Journalist union fights for Amanda Lindhout's release
Updated: August 28, 2008 1:57 PM
A union that represents Canadian journalists has joined an international effort to win the release of a Central Alberta journalist and two colleagues who were kidnapped in Somalia last weekend.
Amanda Lindhout is a freelance contributor to the Red Deer Advocate, where the editorial department is represented by the Media and Communications Workers of Alberta (CWA Canada Local 30400).
Jack Wilson, an Advocate reporter and president of the union local, says that while Lindhout as a freelancer is not a member of the union, all of her colleagues at the daily newspaper are very concerned about her.
The International Federation of Journalists (IFJ) has called for the release of the three freelance journalists — Lindhout, Australian Nigel Brennan and Somali Abdifatah Mohammed Elmi and their driver, only named as Mahad. They were abducted on Saturday near the Somali capital, Mogadishu.
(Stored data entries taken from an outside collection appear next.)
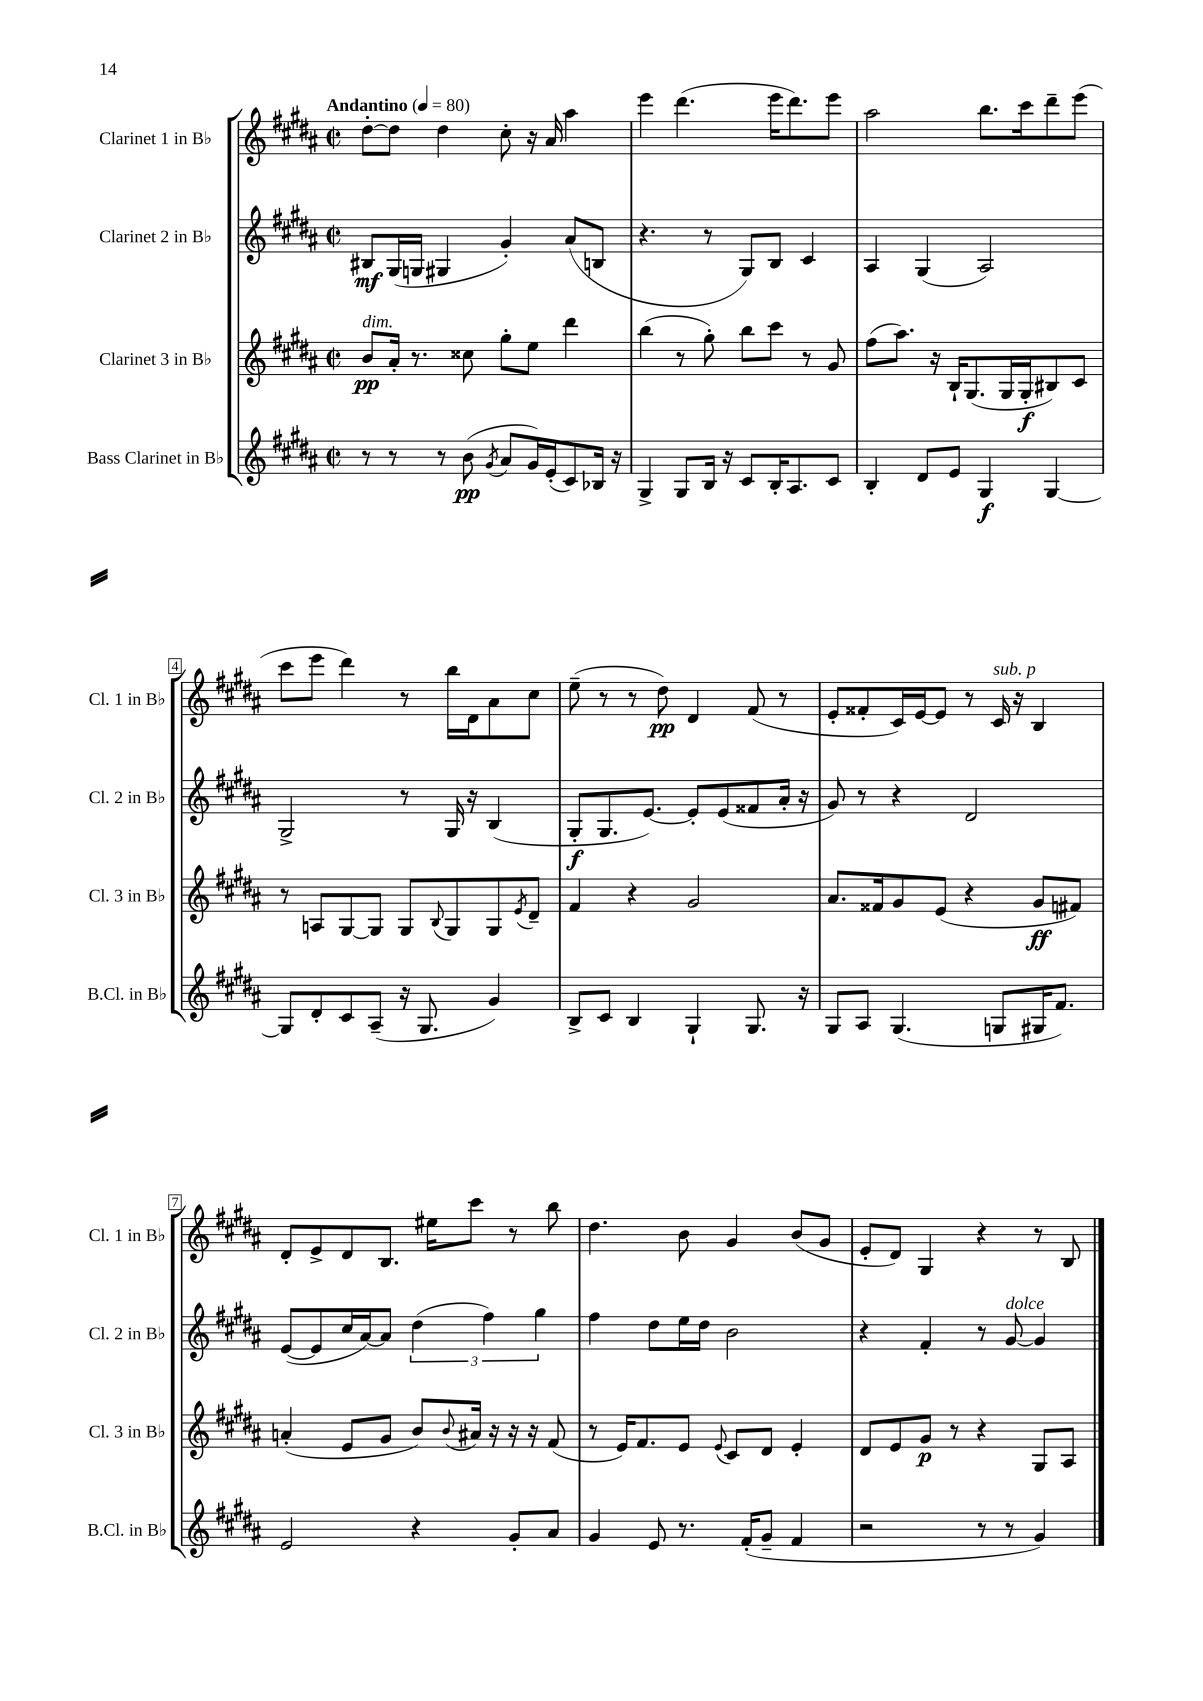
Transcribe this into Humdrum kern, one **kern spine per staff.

**kern	**kern	**kern	**kern
*staff4	*staff3	*staff2	*staff1
*clefG2	*clefG2	*clefG2	*clefG2
*k[f#c#g#d#a#]	*k[f#c#g#d#a#]	*k[f#c#g#d#a#]	*k[f#c#g#d#a#]
*M2/2	*M2/2	*M2/2	*M2/2
*met(c|)	*met(c|)	*met(c|)	*met(c|)
*MM80	*MM80	*MM80	*MM80
8r	8b/L	8B#/L	[8dd#'\L
8r	16a#'/Jk	(16G#/L	8dd#\]J
.	8.r	16G/JJ	.
8r	.	4G#/	4dd#\
(8b\	8cc##\	.	.
8qg#/	.	.	.
8a#/L	8gg#'\L	4g#'/)	8cc#'\
16g#/L)	8ee\J	.	16r
(16e'/J	.	.	16a#/
8c#/)	4ddd#\	(8a#/L	4aa#\
16B-/Jk	.	8B/J	.
16r	.	.	.
=	=	=	=
4G#^/	(4bb\	4.r	4eee\
8G#/L	8r	.	(4.ddd#\
16B/Jk	8gg#'\)	8r	.
16r	.	.	.
8c#/L	8bb\L	8G#/L)	.
16B'/K	8ccc#\J	8B/J	16eee\LK
8.A#/	.	.	8.ddd#\)
.	8r	4c#/	.
8c#/J	8g#/	.	8eee\J
=	=	=	=
4B'/	(8ff#\L	4A#/	2aa#\
.	8.aa#\J)	.	.
8d#/L	.	(4G#/	.
.	16r	.	.
8e/J	16B`/LK	.	.
.	(8.G#/	.	.
4G#/	.	2A#/)	8.bb\L
.	16G#/L	.	.
.	16G#'/J	.	16ccc#\k
[4G#/	8B#/)	.	8ddd#~\
.	8c#/J	.	(8eee\J
=	=	=	=
8G#/]L	8r	2G#^/	8ccc#\L
8d#'/	8A/L	.	8eee\J
8c#/	[8G#/	.	4ddd#\)
(8A#~/J	8G#/]J	.	.
16r	8G#/L	8r	8r
8.G#/	.	.	.
.	8qqB/	.	.
.	8G#/	16G#/	16bb\LL
.	.	16r	16d#\J
4g#/)	8G#/	(4B/	8a#\
.	8qe/	.	.
.	8d#~/J	.	8cc#\J
=	=	=	=
8B^/L	4f#/	8G#'/L	(8ee~\
8c#/J	.	8.G#/	8r
4B/	4r	.	8r
.	.	[8.e/J)	.
.	.	.	8dd#\)
4G#`/	2g#/	8e'/]L	4d#/
.	.	(8e/	.
8.G#/	.	8f##/	(8f#/
.	.	16a#'/Jk	8r
16r	.	16r	.
=	=	=	=
8G#/L	8.a#/L	8g#/)	8e'/L
8A#/J	.	8r	8f##'/
.	16f##/k	.	.
(4.G#/	8g#/	4r	16c#/L)
.	.	.	[16e/J
.	(8e/J	.	8e/]J
.	4r	2d#/	8r
8G/L	.	.	16c#/
.	.	.	16r
16G#/K	8g#/L	.	4B/
8.f#/J)	.	.	.
.	8f#/J)	.	.
=	=	=	=
2e/	(4a'/	([8e/L	8d#'/L
.	.	8e/]	8e^/
.	8e/L	16cc#/L	8d#/
.	.	[16a#/J)	.
.	8g#/J	8a#/]J	8.B/J
4r	8b/L)	(6dd#\	.
.	.	.	16ee#\LK
.	8qqb/	.	.
.	16a#/Jk	.	8ccc#\J
.	.	6ff#\)	.
.	16r	.	.
8g#'/L	16r	.	8r
.	16r	.	.
.	.	6gg#\	.
8a#/J	(8f#/	.	8bb\
=	=	=	=
4g#/	8r	4ff#\	4.dd#\
.	16e/LK)	.	.
.	8.f#/	.	.
8e/	.	8dd#\L	.
8.r	8e/J	16ee\L	8b\
.	.	16dd#\JJ	.
.	8qqe/	.	.
.	8c#/L	2b\	4g#/
(16f#'/LK	.	.	.
8g#~/J	8d#/J	.	.
4f#/	4e'/	.	(8b/L
.	.	.	8g#/J
=	=	=	=
2r	8d#/L	4r	8e'/L
.	8e/	.	8d#/J)
.	8g#/J	4f#'/	4G#/
.	8r	.	.
8r	4r	8r	4r
8r	.	[8g#/	.
4g#/)	8G#/L	4g#/]	8r
.	8A#/J	.	8B/
==	==	==	==
*-	*-	*-	*-
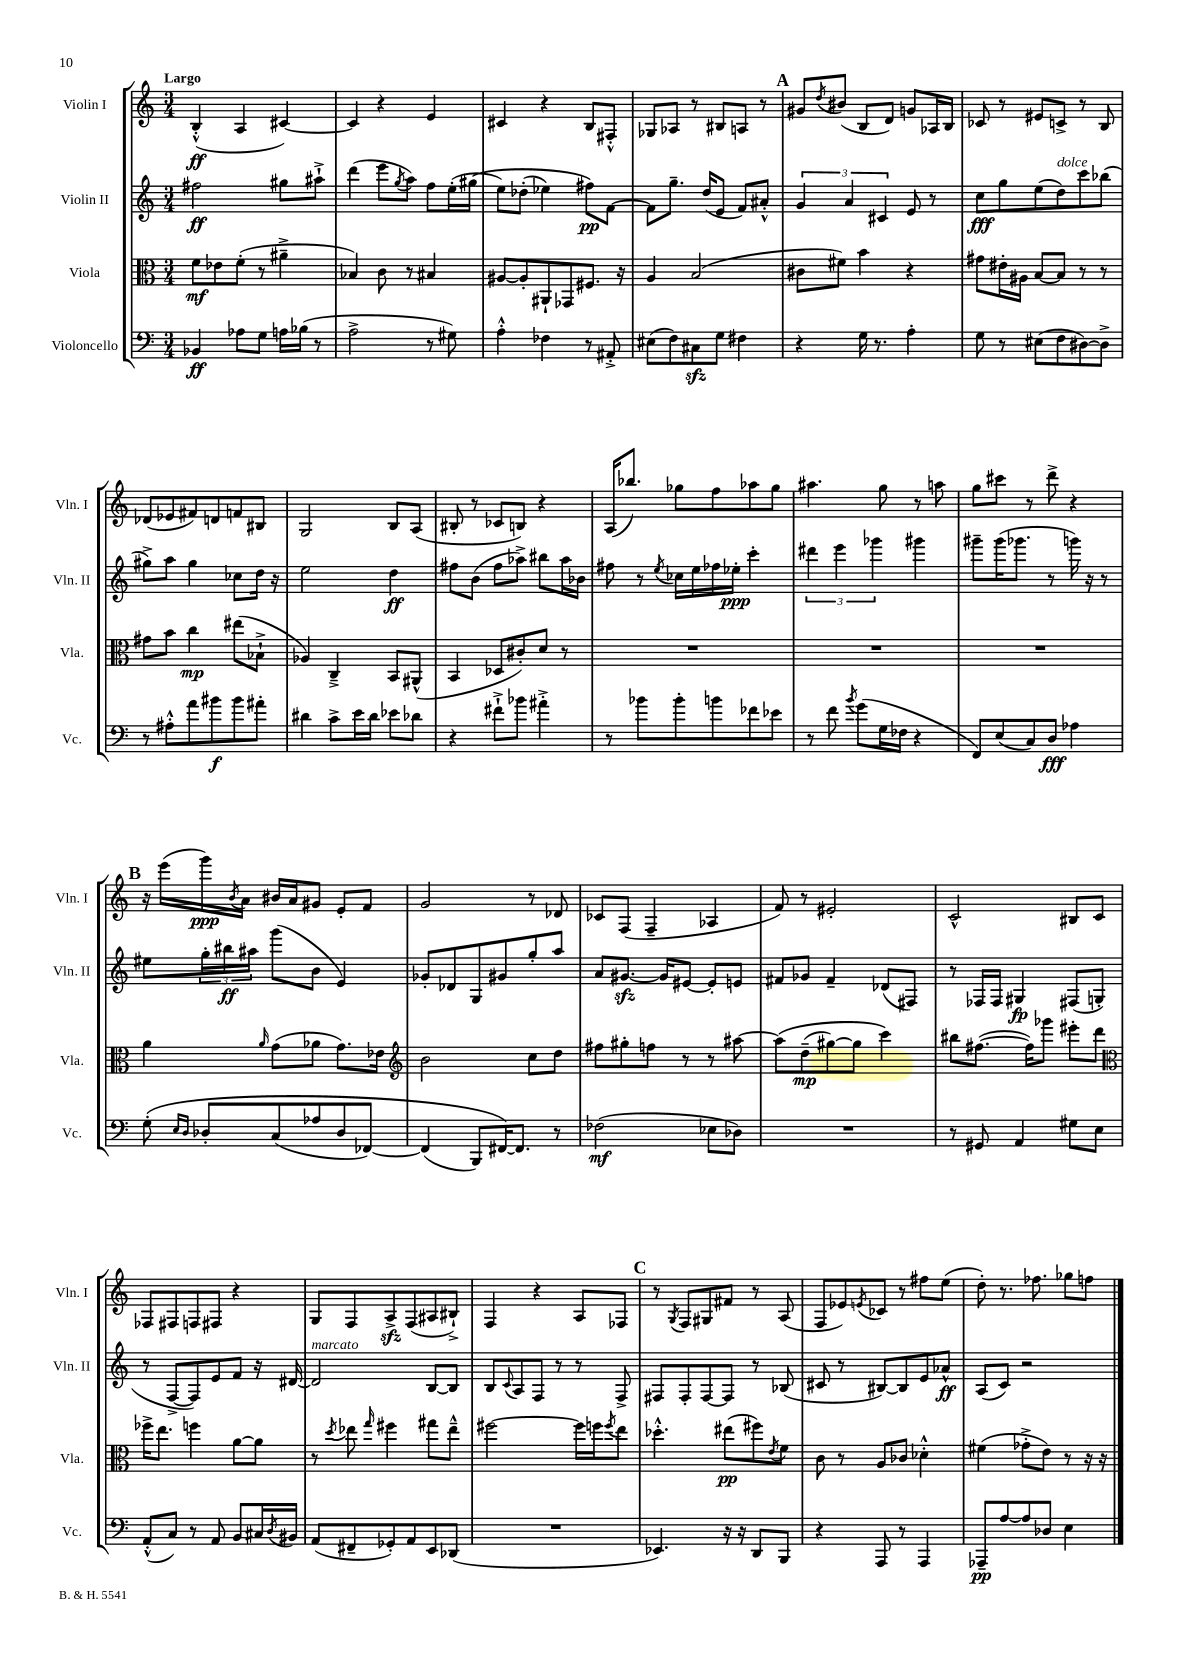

“This shocking incident underscores the terrible dangers and threats that continue to face journalists in Somalia,” said Gabriel Baglo, the director of the IFJ Africa office. “We call for them to be set free immediately. The Somali authorities must act urgently to see our colleagues come to no harm.”
Lindhout, 27, of Sylvan Lake, is a Baghdad-based journalist who has had significant experience reporting from the world’s trouble spots, including Iraq and Afghanistan. Currently touring Africa, she arrived in Somalia on Sept. 20 with Brennan, 37.
According to IFJ’s affiliate, the National Union of Somali Journalists (NUSOJ), Lindhout and Brennan, a longtime friend, were abducted as they travelled to Afgoye, 25 km from Mogadishu, to visit camps for refugees. Elmi was helping them as translator.
The union says that no claim has yet been made and the kidnappers have not been identified, which has added to concerns. “We are worried about their safety as we have had no contact with anybody saying they are holding the journalists and their driver,” said Omar Faruk Osman, the secretary general of NUSOJ.
In an e-mail exchange with CWA Canada director Arnold Amber, Osman said his group has “contacted all warring sides . . . (but) they are all giving us an answer that they are not responsible for the kidnapping.”
Osman told Amber that it wasn’t yet clear whether the abduction was for political or financial purposes. He noted that two Italian humanitarian aid workers who were kidnapped recently by a militia group were released after a ransom of US$1 million was paid.
Citing information from the Australian Department of Foreign Affairs, The Courier-Mail was reporting today that “negotiations between Somali authorities and the captors were under way.”
A spokeswoman for the department refused to identify the abductors. She told the newspaper that doing so would “set the situation back” and be counter-productive to “talks.”